The rank of a skew-symmetric bilinear form is the minimum number of vectors in terms of which it can be expressed. We may think of a skew-symmetric bilinear form b on V as being in \wedge^2V^*. If b can be written in terms of \varepsilon^1...\varepsilon^r, then we may discard any independent \varepsilon^i's and extend to a basis, getting

b = b_{ij}\varepsilon^i \otimes \varepsilon^j, \enspace\enspace \text{where } b_{ij} = 0 \text{ unless } i,j \leq r,

=b_{ij}\varepsilon^i \wedge \varepsilon^j, \enspace\enspace \text{since } b_{ij} = -b_{ji},

so it does not matter, in the definition of rank, whether the mode of expressing b is in terms of tensor products or exterior products.

- Bishop & Goldberg: Tensor Analysis on Manifolds, Dover 1980, §2.23, pp. 111-112

Given that Bishop and Goldberg's definition of the exterior product is

\alpha \wedge \beta := (\alpha \otimes \beta)_a

where

\omega_a(v_1,...,v_s):=\frac{1}{s!}\sum_{(i_1,..., i_s)}\text{sgn}(i_1,...,i_s)A(v_{i_1},...v_{i_s}),

giving, in this case,

\alpha\wedge\beta=\frac{1}{2}(\alpha\otimes\beta-\beta\otimes\alpha),

am I right in thinking that the coefficients b_{ij} in the quote above are not b(e_i,e_j), but rather b_{ij} = 2b(e_i,e_j)?

By (e_i), I mean the basis for V with dual basis (\varepsilon^i).

[Rasalhague]

Ah, no, looking again at this, I think they must mean the usual coefficient b_{ij}=b(e_i,e_j) after all.

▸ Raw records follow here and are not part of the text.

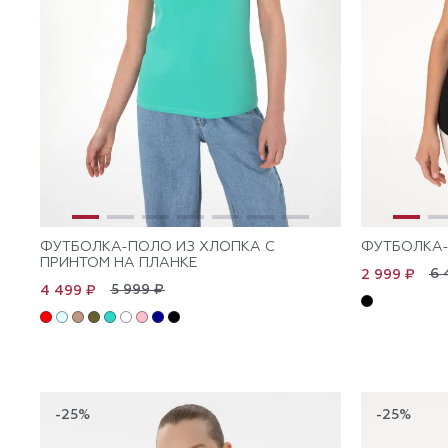
ФУТБОЛКА-ПОЛО ИЗ ХЛОПКА С
ФУТБОЛКА-
ПРИНТОМ НА ПЛАНКЕ
6 
2 999 ₽
5 999 ₽
4 499 ₽
-25%
-25%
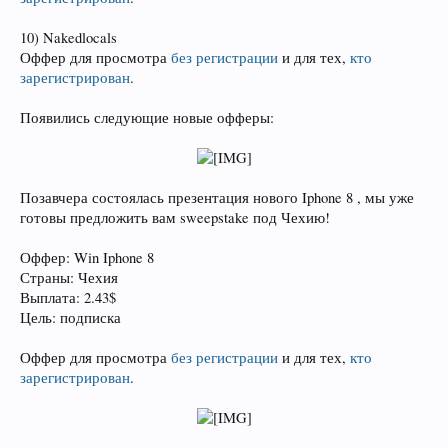
10) Nakedlocals
Оффер для просмотра
без регистрации
и для тех,
кто
зарегистрирован
.
Появились следующие новые офферы:
Позавчера состоялась презентация нового Iphone 8 , мы уже
готовы предложить вам sweepstake под Чехию!
Оффер: Win Iphone 8
Страны: Чехия
Выплата: 2.43$
Цель: подписка
Оффер для просмотра
без регистрации
и для тех,
кто
зарегистрирован
.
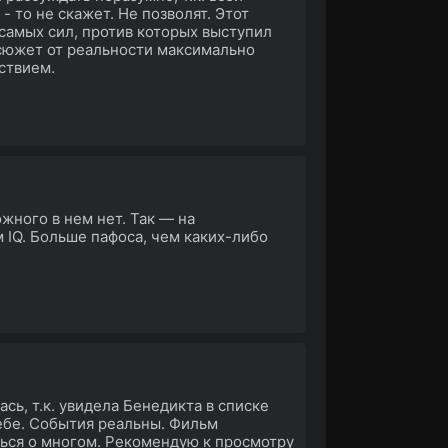
 - то не скажет. Не позволят. Этот
самых сил, против которых выступил
 сюжет от реальности максимально
ьствием.
жного в нем нет. Так — на
 IQ. Больше пафоса, чем каких-либо
ь, т.к. увидела Бенедикта в списке
себе. События реальны. Фильм
ться о многом. Рекомендую к просмотру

A factor of 2 would be needed to convert components with respect to a tensor product basis (\varepsilon^i\otimes\varepsilon^j) for T^0_2 (all permutations of the indices) to the corresponding wedge product basis (\varepsilon^i\wedge\varepsilon^j) (only increasing permutations) for \wedge^2 V^*. But in this case, I think, they're not restricting the indices to only increasing permutations.

So, for example, if \text{dim} V = 3 and b=b_{12} \varepsilon^1\otimes\varepsilon^2 + b_{21} \varepsilon^2\otimes\varepsilon^1, where b_{12}=-b_{21}, we have

b=b_{12} \varepsilon^1\otimes\varepsilon^2 + b_{21} \varepsilon^2\otimes\varepsilon^1

=b_{12} \varepsilon^1\otimes\varepsilon^2 - b_{12} \varepsilon^2\otimes\varepsilon^1

=b_{12} (\varepsilon^1\otimes\varepsilon^2 - \varepsilon^2\otimes\varepsilon^1)

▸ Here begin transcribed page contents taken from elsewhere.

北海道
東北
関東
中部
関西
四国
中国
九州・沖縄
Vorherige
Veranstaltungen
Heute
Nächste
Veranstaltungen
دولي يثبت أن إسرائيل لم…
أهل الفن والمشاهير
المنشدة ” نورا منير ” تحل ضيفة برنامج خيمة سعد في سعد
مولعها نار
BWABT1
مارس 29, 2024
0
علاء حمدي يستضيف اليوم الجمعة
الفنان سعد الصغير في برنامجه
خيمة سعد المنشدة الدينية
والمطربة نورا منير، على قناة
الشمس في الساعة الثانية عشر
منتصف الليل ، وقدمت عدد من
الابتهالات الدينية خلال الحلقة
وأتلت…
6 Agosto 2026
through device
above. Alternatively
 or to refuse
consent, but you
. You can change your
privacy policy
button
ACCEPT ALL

=\frac{1}{2}b_{12} (2\varepsilon^1\otimes\varepsilon^2 - 2\varepsilon^2\otimes\varepsilon^1)

=\frac{1}{2}b_{12} (\varepsilon^1\otimes\varepsilon^2 - \varepsilon^2\otimes\varepsilon^1 - \varepsilon^2\otimes\varepsilon^1 + \varepsilon^1\otimes\varepsilon^2)

=\frac{1}{2}b_{12} (\varepsilon^1\otimes\varepsilon^2 - \varepsilon^2\otimes\varepsilon^1) - \frac{1}{2}b_{12}(\varepsilon^2\otimes\varepsilon^ 1-\varepsilon^1\otimes\varepsilon^2)

=b_{12} \, \varepsilon^1\wedge\varepsilon^2 - b_{12} \, \varepsilon^2\wedge\varepsilon^1

=b_{12} \, \varepsilon^1\wedge\varepsilon^2 + b_{21} \, \varepsilon^2\wedge\varepsilon^1,

just as they claim.